Macrophages are the dominant orchestrators of chronic inflammation.

  • Activated macrophages (M1 — classical activation): Triggered by IFN-γ (from Th1 cells) and microbial products (LPS). Produce TNF-α, IL-1, IL-12, reactive oxygen species (ROS), nitric oxide. Microbicidal, pro-inflammatory. Responsible for tissue damage in chronic lesions.
  • Alternatively activated macrophages (M2): Triggered by IL-4, IL-13 (from Th2 cells and mast cells). Anti-inflammatory; promote fibrosis and wound healing. Elevated in helminth infections and allergic inflammation.
  • Epithelioid transformation: When macrophages cannot digest the offending agent, they develop abundant pale eosinophilic cytoplasm and vesicular nuclei — resembling epithelial cells. These are epithelioid histiocytes (the defining cell of a granuloma).

Other cells:

  • Lymphocytes (T and B): CD4+ Th1 cells activate macrophages via IFN-γ; CD8+ cytotoxic cells kill infected cells; B cells mature into plasma cells locally.
  • Plasma cells: Terminally differentiated B cells; produce immunoglobulins. Seen prominently in syphilis, H. pylori gastritis, and autoimmune inflammation.
  • Eosinophils: Dominant in parasitic infections and IgE-mediated (allergic) inflammation. Contain major basic protein, toxic to parasites and host tissue alike.
  • Mast cells: Release histamine, prostaglandins, and cytokines.
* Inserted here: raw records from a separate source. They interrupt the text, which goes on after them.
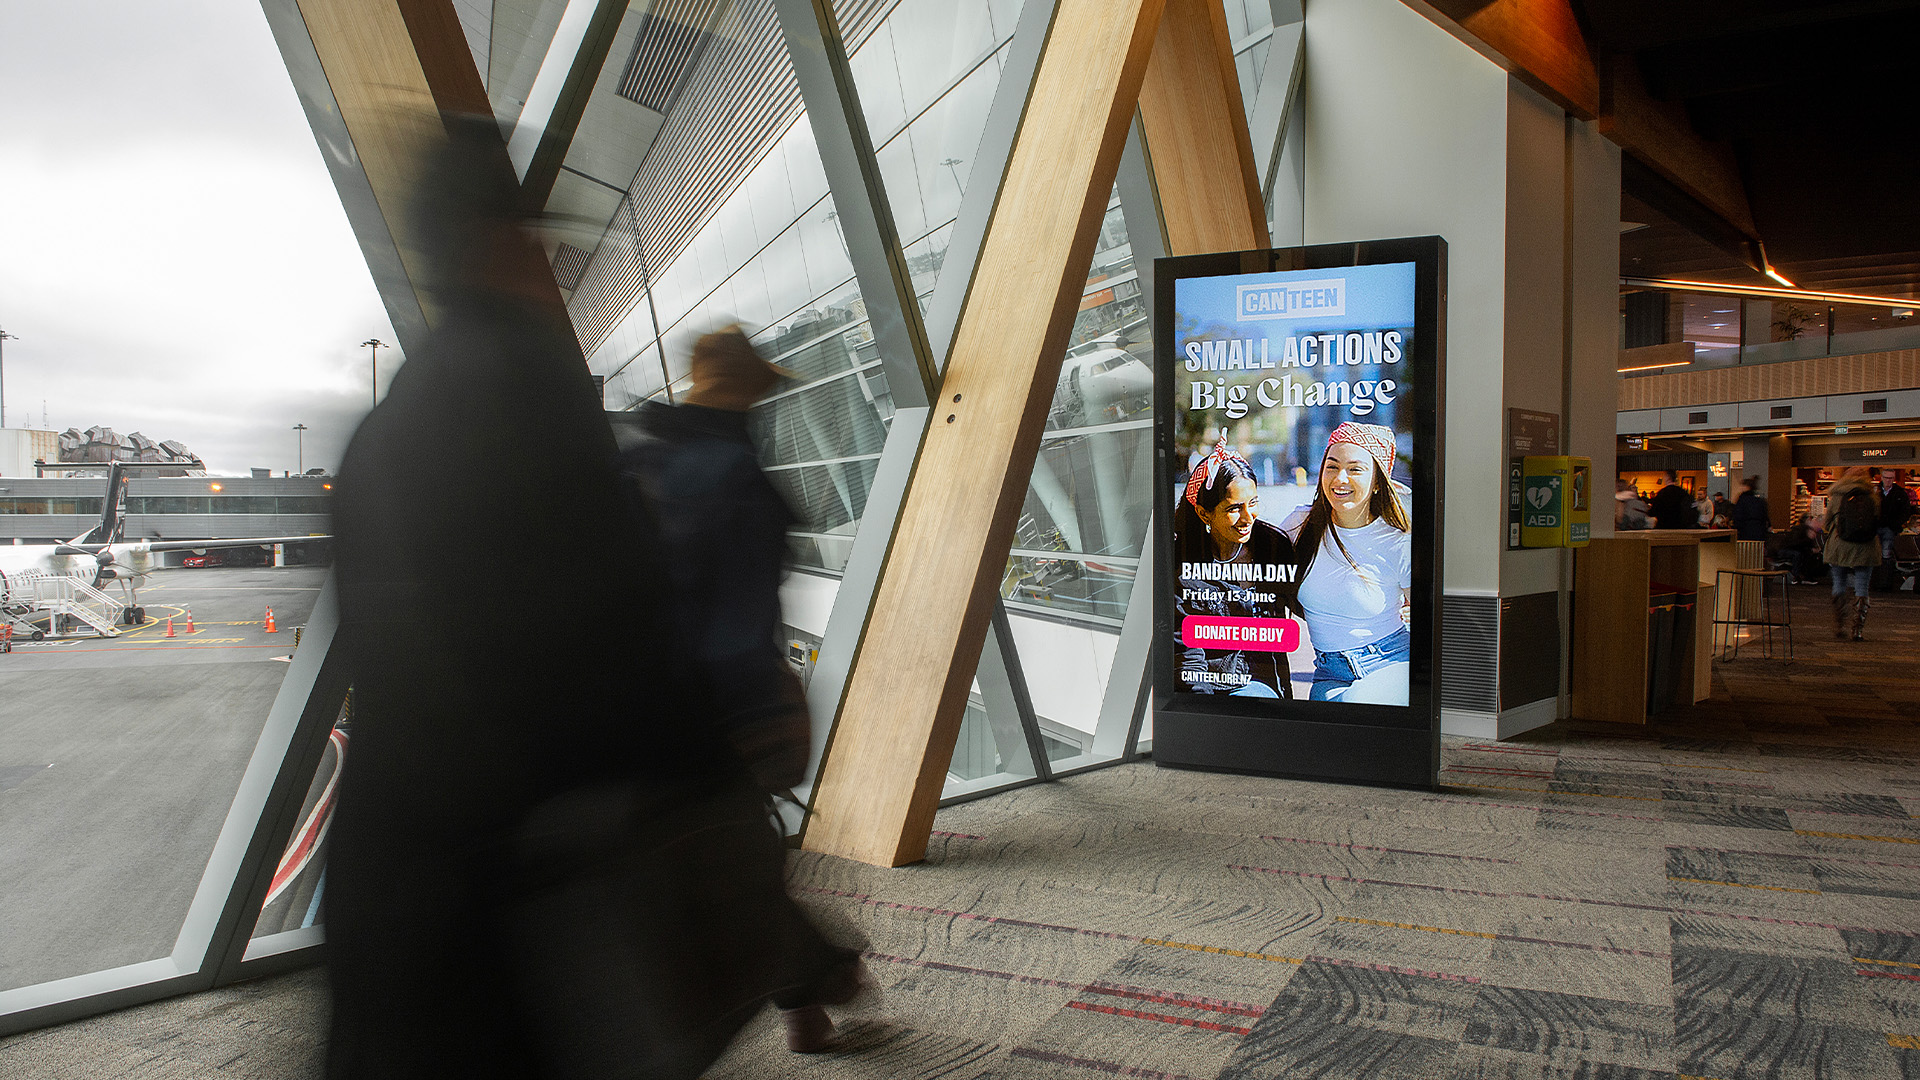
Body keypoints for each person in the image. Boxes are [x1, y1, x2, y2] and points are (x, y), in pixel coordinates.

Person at [326, 117, 825, 1080]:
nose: (546, 260)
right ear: (496, 240)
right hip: (534, 867)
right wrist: (711, 766)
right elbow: (610, 628)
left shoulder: (384, 433)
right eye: (531, 236)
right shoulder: (525, 395)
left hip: (400, 863)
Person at [615, 326, 866, 1052]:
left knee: (730, 848)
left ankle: (807, 1001)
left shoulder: (642, 458)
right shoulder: (734, 474)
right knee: (736, 854)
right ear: (747, 395)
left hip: (642, 695)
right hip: (715, 703)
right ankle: (816, 983)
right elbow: (736, 622)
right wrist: (765, 710)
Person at [1281, 422, 1411, 703]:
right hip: (1330, 673)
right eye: (1332, 466)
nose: (1340, 478)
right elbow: (1249, 563)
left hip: (1392, 663)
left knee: (1353, 708)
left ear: (1377, 481)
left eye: (1355, 469)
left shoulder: (1398, 539)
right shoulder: (1299, 525)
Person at [1171, 439, 1300, 697]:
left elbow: (1306, 605)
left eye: (1253, 502)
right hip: (1211, 687)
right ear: (1204, 513)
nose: (1248, 517)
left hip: (1266, 686)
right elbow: (1186, 654)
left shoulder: (1273, 546)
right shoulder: (1180, 560)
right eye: (1233, 508)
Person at [1823, 466, 1881, 640]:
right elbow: (1877, 520)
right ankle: (1857, 630)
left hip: (1840, 545)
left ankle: (1840, 625)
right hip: (1866, 547)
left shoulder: (1837, 495)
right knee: (1862, 586)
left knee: (1839, 582)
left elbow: (1827, 523)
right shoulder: (1872, 496)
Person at [1878, 469, 1914, 561]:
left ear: (1894, 479)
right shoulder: (1874, 492)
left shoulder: (1900, 493)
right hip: (1875, 528)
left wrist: (1896, 523)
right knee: (1876, 554)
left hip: (1891, 528)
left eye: (1890, 478)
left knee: (1886, 553)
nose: (1888, 480)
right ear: (1882, 478)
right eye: (1886, 478)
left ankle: (1884, 572)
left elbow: (1906, 511)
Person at [1730, 476, 1770, 541]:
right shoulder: (1760, 501)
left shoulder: (1742, 500)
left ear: (1747, 487)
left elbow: (1738, 516)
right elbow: (1765, 516)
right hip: (1759, 531)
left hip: (1745, 531)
Bridge innate and adaptive responses; prominent in atopic and allergic chronic inflammation.

Macrophage–lymphocyte cross-talk: CD4+ Th1 cells secrete IFN-γ → activates macrophages → macrophages secrete IL-12 → further Th1 polarisation. This self-amplifying loop drives and perpetuates granuloma formation.
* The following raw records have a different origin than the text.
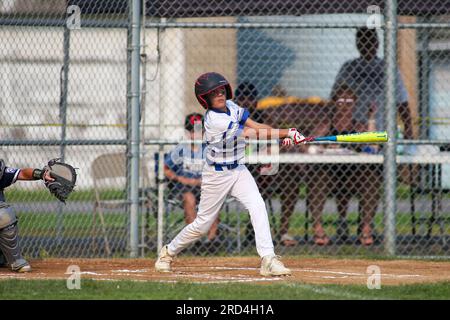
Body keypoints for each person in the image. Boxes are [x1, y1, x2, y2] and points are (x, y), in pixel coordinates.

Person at [155, 72, 306, 276]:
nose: (219, 95)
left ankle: (268, 259)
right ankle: (167, 253)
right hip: (217, 175)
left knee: (258, 205)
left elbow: (258, 127)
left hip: (238, 170)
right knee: (202, 225)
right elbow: (250, 134)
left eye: (220, 90)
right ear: (205, 98)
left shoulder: (232, 107)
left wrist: (280, 136)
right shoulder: (214, 121)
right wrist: (286, 132)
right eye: (213, 93)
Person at [307, 84, 381, 246]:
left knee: (372, 178)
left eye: (349, 102)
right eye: (340, 101)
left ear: (354, 104)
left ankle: (366, 227)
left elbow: (374, 146)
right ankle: (318, 227)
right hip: (330, 174)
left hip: (354, 174)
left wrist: (371, 118)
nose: (345, 106)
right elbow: (309, 144)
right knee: (317, 179)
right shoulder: (327, 125)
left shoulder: (358, 126)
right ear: (334, 103)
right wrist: (324, 146)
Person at [163, 113, 220, 246]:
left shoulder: (208, 149)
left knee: (214, 197)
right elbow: (165, 168)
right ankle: (195, 239)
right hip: (184, 187)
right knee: (189, 199)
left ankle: (212, 240)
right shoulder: (182, 149)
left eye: (199, 131)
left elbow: (218, 168)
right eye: (192, 131)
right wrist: (181, 179)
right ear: (187, 133)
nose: (195, 135)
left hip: (205, 186)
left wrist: (207, 179)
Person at [0, 160, 54, 272]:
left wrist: (42, 174)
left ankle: (13, 260)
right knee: (3, 213)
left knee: (4, 215)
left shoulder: (2, 172)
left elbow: (23, 173)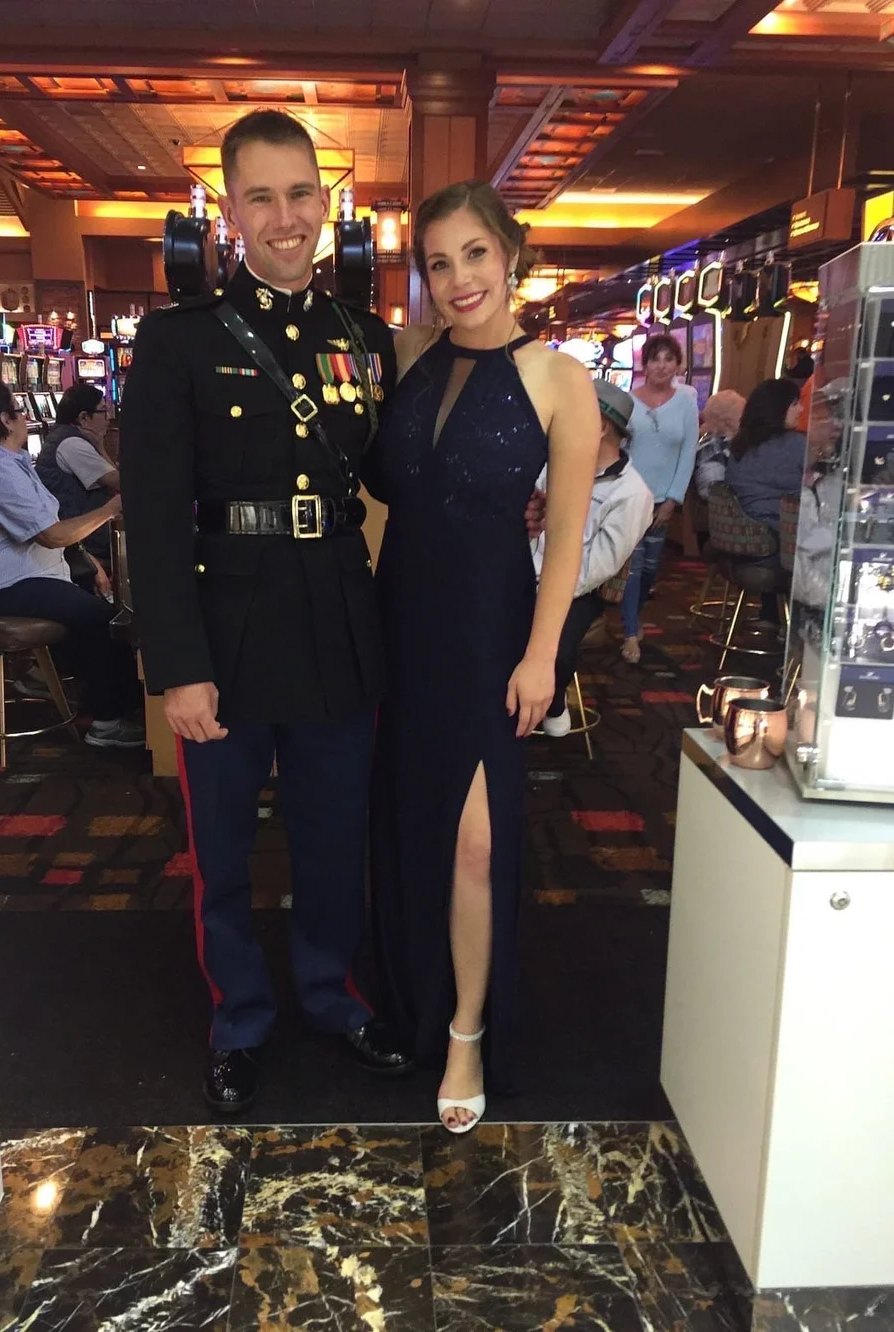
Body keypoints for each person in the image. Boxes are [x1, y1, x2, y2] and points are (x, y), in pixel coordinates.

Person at [118, 110, 412, 1116]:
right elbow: (153, 519)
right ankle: (239, 1018)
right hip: (224, 629)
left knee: (336, 837)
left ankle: (331, 996)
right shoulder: (176, 341)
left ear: (324, 201)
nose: (284, 219)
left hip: (334, 617)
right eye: (260, 197)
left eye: (300, 194)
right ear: (228, 212)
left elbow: (386, 473)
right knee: (226, 853)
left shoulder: (362, 338)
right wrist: (175, 665)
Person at [365, 180, 599, 1132]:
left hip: (492, 627)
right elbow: (378, 487)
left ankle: (466, 1027)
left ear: (510, 254)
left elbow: (571, 534)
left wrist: (541, 655)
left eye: (474, 254)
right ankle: (416, 993)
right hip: (401, 621)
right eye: (437, 262)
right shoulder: (408, 363)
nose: (459, 278)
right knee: (411, 823)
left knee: (478, 837)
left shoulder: (558, 376)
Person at [0, 380, 144, 748]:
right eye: (20, 411)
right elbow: (51, 536)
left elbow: (50, 532)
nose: (27, 418)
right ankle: (107, 722)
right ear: (6, 420)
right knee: (99, 617)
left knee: (104, 605)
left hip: (26, 575)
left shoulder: (10, 463)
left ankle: (70, 684)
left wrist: (87, 562)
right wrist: (109, 510)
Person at [532, 379, 653, 737]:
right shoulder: (551, 463)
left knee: (550, 647)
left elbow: (597, 568)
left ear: (600, 427)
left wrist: (541, 589)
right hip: (525, 574)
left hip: (578, 592)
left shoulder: (633, 494)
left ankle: (550, 703)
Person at [620, 333, 699, 664]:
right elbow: (618, 449)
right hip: (630, 497)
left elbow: (688, 454)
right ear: (645, 364)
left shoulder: (686, 402)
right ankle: (629, 633)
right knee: (633, 569)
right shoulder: (627, 401)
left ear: (678, 365)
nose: (663, 365)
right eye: (656, 359)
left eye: (669, 359)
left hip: (664, 498)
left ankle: (634, 617)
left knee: (651, 569)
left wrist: (673, 500)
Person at [725, 377, 807, 625]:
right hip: (777, 553)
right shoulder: (797, 446)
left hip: (736, 547)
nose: (802, 409)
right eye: (796, 404)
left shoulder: (740, 445)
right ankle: (806, 630)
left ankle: (772, 614)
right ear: (779, 407)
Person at [36, 383, 119, 566]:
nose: (108, 418)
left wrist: (99, 446)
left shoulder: (68, 437)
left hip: (82, 533)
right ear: (84, 418)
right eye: (103, 411)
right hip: (82, 541)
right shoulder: (72, 444)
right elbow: (120, 483)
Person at [693, 389, 745, 501]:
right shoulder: (711, 450)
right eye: (743, 415)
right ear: (729, 421)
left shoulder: (733, 444)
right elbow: (713, 494)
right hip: (726, 515)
A five-panel diagram summarizes the major cells of chronic inflammation, highlighting macrophage activation, granuloma formation, lymphocyte cross-talk, and clinical cell associations.
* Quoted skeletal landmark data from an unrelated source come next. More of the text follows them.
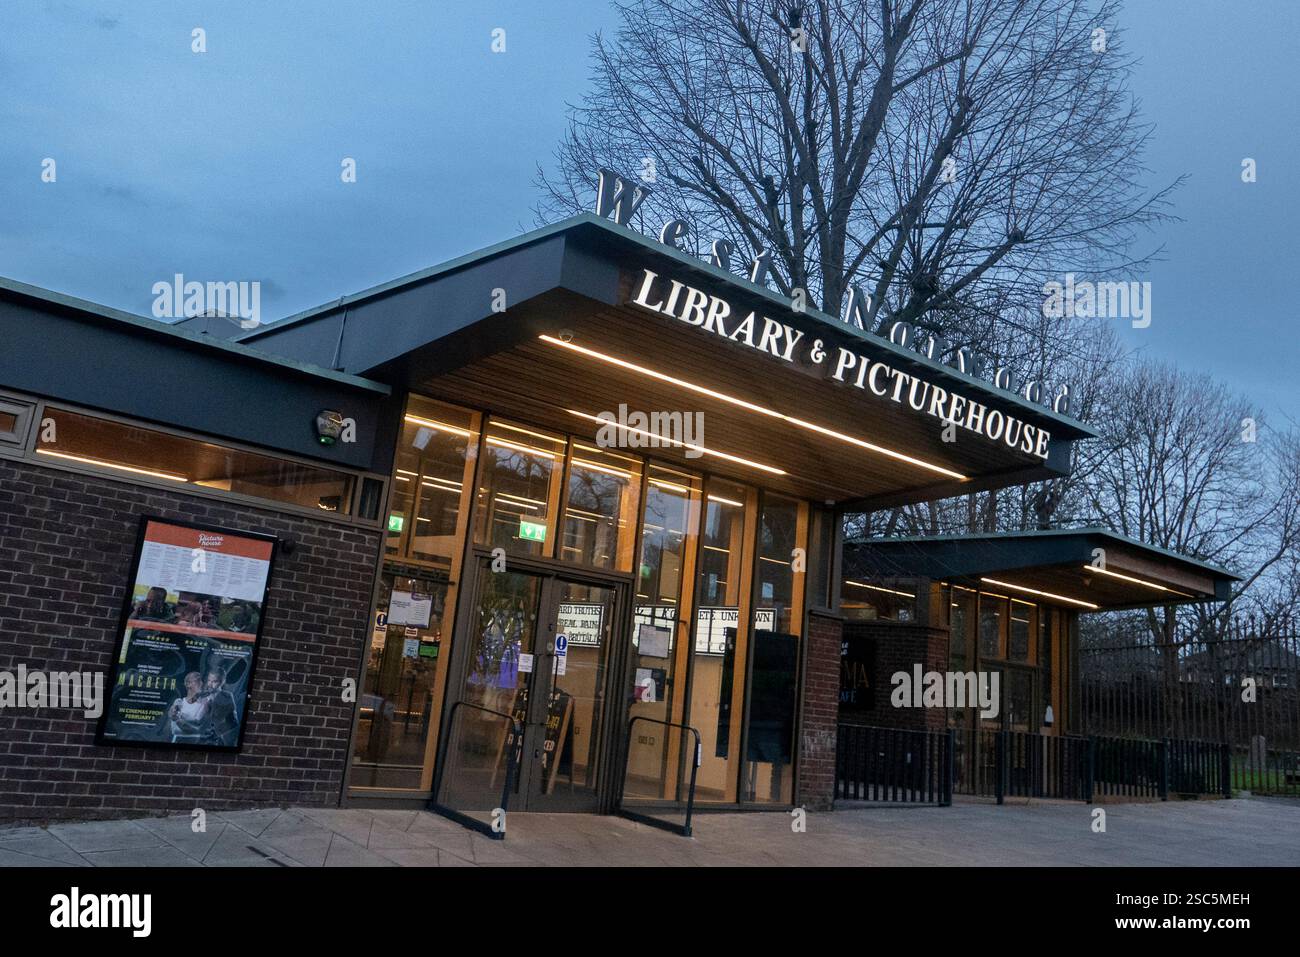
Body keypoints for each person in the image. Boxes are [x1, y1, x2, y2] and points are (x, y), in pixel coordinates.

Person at [199, 666, 240, 746]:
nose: (210, 684)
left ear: (222, 682)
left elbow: (231, 720)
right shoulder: (202, 696)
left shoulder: (227, 696)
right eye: (209, 680)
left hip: (223, 738)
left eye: (214, 681)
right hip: (203, 737)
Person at [167, 672, 207, 743]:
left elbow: (200, 730)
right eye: (197, 680)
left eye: (201, 681)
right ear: (188, 684)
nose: (201, 683)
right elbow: (175, 728)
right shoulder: (179, 702)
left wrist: (178, 720)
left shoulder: (205, 704)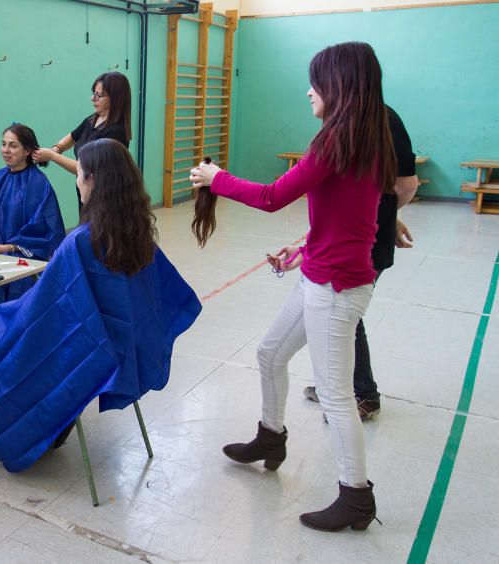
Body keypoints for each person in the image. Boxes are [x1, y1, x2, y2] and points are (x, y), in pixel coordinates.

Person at [190, 41, 396, 532]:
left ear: (339, 86)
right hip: (322, 275)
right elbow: (347, 221)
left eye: (316, 82)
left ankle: (356, 496)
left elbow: (272, 197)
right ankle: (270, 436)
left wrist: (216, 178)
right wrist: (303, 249)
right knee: (269, 354)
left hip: (336, 288)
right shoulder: (363, 137)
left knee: (336, 395)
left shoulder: (335, 141)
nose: (309, 91)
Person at [0, 139, 201, 472]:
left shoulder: (82, 242)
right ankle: (57, 417)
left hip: (91, 353)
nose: (77, 182)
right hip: (125, 347)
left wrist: (2, 316)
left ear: (95, 180)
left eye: (80, 175)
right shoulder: (138, 233)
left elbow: (39, 312)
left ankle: (33, 422)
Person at [300, 105, 420, 421]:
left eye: (318, 82)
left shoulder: (382, 118)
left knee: (344, 316)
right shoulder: (343, 119)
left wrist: (385, 216)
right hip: (347, 236)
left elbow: (406, 184)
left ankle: (362, 395)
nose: (310, 92)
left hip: (365, 239)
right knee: (338, 315)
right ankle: (338, 387)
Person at [0, 123, 66, 324]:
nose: (5, 150)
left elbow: (45, 232)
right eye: (3, 144)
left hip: (20, 261)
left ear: (27, 151)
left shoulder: (38, 184)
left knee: (13, 297)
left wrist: (8, 247)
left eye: (13, 145)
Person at [32, 72, 132, 210]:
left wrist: (52, 156)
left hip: (105, 200)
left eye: (99, 95)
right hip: (85, 194)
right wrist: (56, 149)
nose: (93, 98)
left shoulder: (116, 132)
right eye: (94, 93)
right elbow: (73, 136)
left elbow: (84, 168)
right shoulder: (93, 119)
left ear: (114, 99)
Cells of Chronic Inflammation

Panel A: Central macrophage-lymphocyte cross-talk showing activated macrophage, CD4+ Th1 cell, CD8+ cytotoxic T cell, B cell, plasma cell, eosinophil, mast cell, IFN-γ, cytokines, immunoglobulins, histamine, and major basic protein.. Panel B: M1 classical macrophage activation triggered by IFN-γ from Th1 cells and microbial LPS; outputs TNF-α, IL-1, IL-12, ROS, nitric oxide, microbicidal activity, and tissue damage.. Panel C: M2 alternative macrophage activation triggered by IL-4 and IL-13 from Th2 cells and mast cells; outputs anti-inflammatory effect, fibrosis, wound healing, helminth infection response, and allergic inflammation.. Panel D: Epithelioid transformation with indigestible offending agent, macrophages becoming epithelioid histiocytes, pale eosinophilic cytoplasm, vesicular nuclei, surrounding lymphocytes, and granuloma formation.. Panel E: Other chronic inflammatory cells: lymphocytes, plasma cells, eosinophils, and mast cells with key clinical associations including syphilis, H. pylori gastritis, autoimmune inflammation, parasitic infection, IgE-mediated allergy, and atopy..

SELF-CHECK

Which cytokine produced by Th1 lymphocytes is MOST responsible for classical (M1) macrophage activation in chronic inflammation?

A. Interleukin-4 (IL-4)

B. Interleukin-13 (IL-13)

C. Interferon-gamma (IFN-γ)

D. Interleukin-10 (IL-10)

Reveal Answer

Answer: C. Interferon-gamma (IFN-γ)

IFN-γ secreted by Th1 CD4+ cells is the principal signal that drives classical (M1) macrophage activation. IL-4 and IL-13 drive alternative (M2) activation and are characteristic of Th2 responses and helminth immunity. IL-10 is an anti-inflammatory cytokine.